## Text segment

Sunday, October 16, 2011

A Geologist in Alaska: Two Life-Changing Discoveries by Moderator Bill Sherwonit





Greetings, WILD READERS! I’m delighted and honored to begin my turn as guest moderator and to join the voices of the writers and other discussion facilitators who’ve led the way in this exciting new venture. It’s a special treat to follow Robert Michael Pyle’s musings on ditches and other “small wilds,” inspired by his excellent book, The Thunder Tree. Though I’ll be journeying through one of North America’s “big wilds” – the Central Brooks Range – I too will have some thoughts to share on the importance of neighborhood wild places. Both the nearby and faraway wilds have been essential to my own life. In fact the path that eventually led me to Alaska’s Arctic wilderness began in the Woods and the Swamp of my Connecticut homeland. As you might expect, that path was long and winding, with detours and some dead ends along the way (and of course the journey still continues).

One bonus of these blog postings is that they allow me to reconsider some of my life’s strange twists and the “changing paths” that led me to Alaska and the Brooks Range, my favorite place of wilderness. As I wrote in Changing Paths, “It still sometimes seems amazing to me that a person so drawn to comfort and predictability would take the leaps of faith I’ve made, from geology to journalism and then to freelancing. And settling in Alaska, of all places! Not many of my childhood friends – or family members – would ever have guessed that the small, shy, sensitive boy of long ago had the potential to become an author, wilderness lover, and activist, or that he’d some day ascend the continent’s highest peak or trek alone across miles of untrailed arctic wilderness.”

My solo trek through the Central Brooks Range and Gates of the Arctic National Park forms the narrative spine of Changing Paths. At age 50 (now more than a decade ago, hard to believe), I undertook the longest and wildest backpacking trip of my life, 50 miles in two weeks, while finding my own way through remote and still largely pristine wildlands. I realize that’s no big deal by many adventuring standards (and in fact the story of my trek proved too “quiet” and tame for publishers seeking more extreme exploits). But I never intended this story to be primarily about danger, conquest, or daring, dramatic feats. This is the story of a wildly special place, one that inspired and informed Robert Marshall, among our nation’s earliest and greatest wilderness advocates; a place that some have called America’s “ultimate” wilderness; and a place that changed the course of my life. I hope I’ve succeeded in showing why all of this is so. The narrative also considers “why wilderness [and more generally, wild nature] matters,” both in a human context and for reasons that have nothing at all to do with Homo sapiens. It naturally follows that such places need to be protected. Beyond that, the story explores the unexpected ways a life can change, sometimes suddenly and other times subtly over the course of many years, while also examining the many influences that shape our paths and lives, whether nature, mentors, or religion and other belief systems.

## Work required
From the blog post on Alaska's Brooks Range, copy verbatim the passage that opens with the words containing "Greetings, WILD READERS!" and closes with "journey still continues).".

## Data
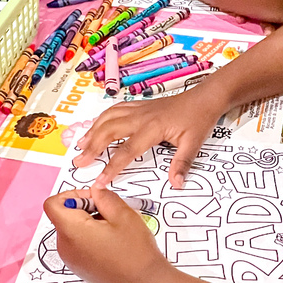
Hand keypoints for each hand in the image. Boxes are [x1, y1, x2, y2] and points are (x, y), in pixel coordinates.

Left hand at [43, 187, 161, 282]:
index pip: (53, 203)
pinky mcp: (80, 268)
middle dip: (85, 209)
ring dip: (90, 223)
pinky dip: (92, 237)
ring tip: (116, 231)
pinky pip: (79, 245)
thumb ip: (104, 197)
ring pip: (73, 230)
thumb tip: (95, 191)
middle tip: (111, 214)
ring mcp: (72, 260)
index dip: (72, 195)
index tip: (93, 199)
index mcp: (71, 231)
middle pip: (64, 216)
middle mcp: (65, 246)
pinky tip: (114, 244)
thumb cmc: (135, 253)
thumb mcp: (123, 215)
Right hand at [74, 87, 222, 188]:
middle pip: (109, 131)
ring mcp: (138, 109)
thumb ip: (182, 164)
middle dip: (92, 147)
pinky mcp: (139, 106)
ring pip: (108, 118)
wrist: (204, 98)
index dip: (111, 167)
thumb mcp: (194, 143)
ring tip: (80, 145)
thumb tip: (176, 184)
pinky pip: (115, 110)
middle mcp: (141, 117)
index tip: (99, 181)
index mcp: (152, 128)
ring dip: (92, 131)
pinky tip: (95, 126)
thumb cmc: (198, 119)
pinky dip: (102, 119)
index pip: (126, 151)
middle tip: (79, 162)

## Response for this exercise
Greetings, WILD READERS! I’m delighted and honored to begin my turn as guest moderator and to join the voices of the writers and other discussion facilitators who’ve led the way in this exciting new venture. It’s a special treat to follow Robert Michael Pyle’s musings on ditches and other “small wilds,” inspired by his excellent book, The Thunder Tree. Though I’ll be journeying through one of North America’s “big wilds” – the Central Brooks Range – I too will have some thoughts to share on the importance of neighborhood wild places. Both the nearby and faraway wilds have been essential to my own life. In fact the path that eventually led me to Alaska’s Arctic wilderness began in the Woods and the Swamp of my Connecticut homeland. As you might expect, that path was long and winding, with detours and some dead ends along the way (and of course the journey still continues).